▶ _YOUR GOAL_
Exact copies of all the lines below are required, with the pictures omitted.

+++ RECORDS FOR THIS EXERCISE

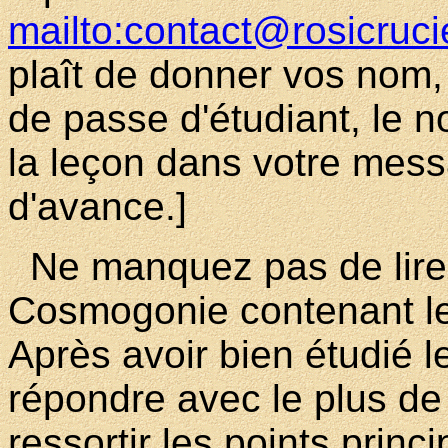
mailto:contact@rosicruci
plaît de donner vos nom,
de passe d'étudiant, le 
la leçon dans votre mes
d'avance.]
Ne manquez pas de lire e
Cosmogonie contenant le
Après avoir bien étudié l
répondre avec le plus de 
ressortir les points princ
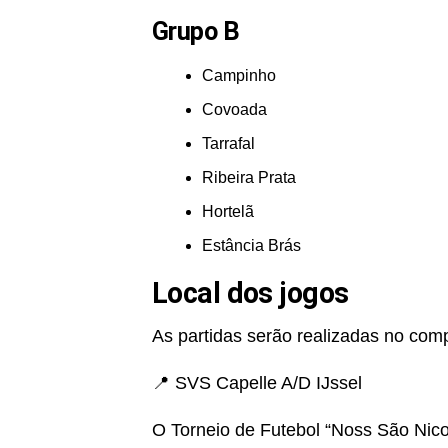
Grupo B
Campinho
Covoada
Tarrafal
Ribeira Prata
Hortelã
Estância Brás
Local dos jogos
As partidas serão realizadas no comp
📍 SVS Capelle A/D IJssel
O Torneio de Futebol “Noss São Nico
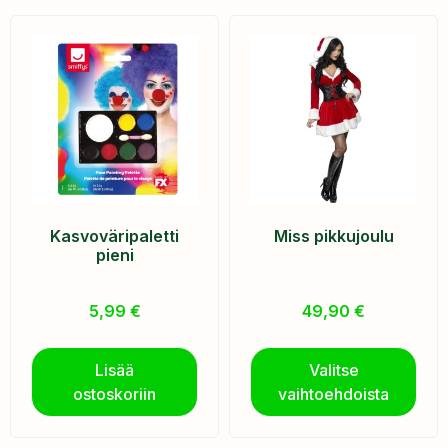
Kasvoväripaletti
Miss pikkujoulu
pieni
5,99
€
49,90
€
Lisää
Valitse
ostoskoriin
vaihtoehdoista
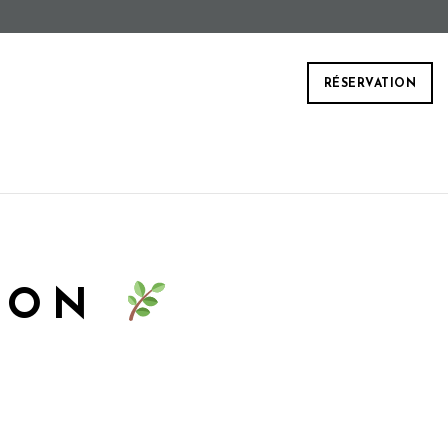
RÉSERVATION
RRON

++++++

▶ _YOUR SOLUTION_
mailto:contact@rosicruci
plaît de donner vos nom,
de passe d'étudiant, le 
la leçon dans votre mes
d'avance.]
Ne manquez pas de lire e
Cosmogonie contenant le
Après avoir bien étudié l
répondre avec le plus de 
ressortir les points princ
Grupo B
Campinho
Covoada
Tarrafal
Ribeira Prata
Hortelã
Estância Brás
Local dos jogos
As partidas serão realizadas no comp
📍 SVS Capelle A/D IJssel
O Torneio de Futebol “Noss São Nico
Kasvoväripaletti
Miss pikkujoulu
pieni
5,99
€
49,90
€
Lisää
Valitse
ostoskoriin
vaihtoehdoista
RÉSERVATION
RRON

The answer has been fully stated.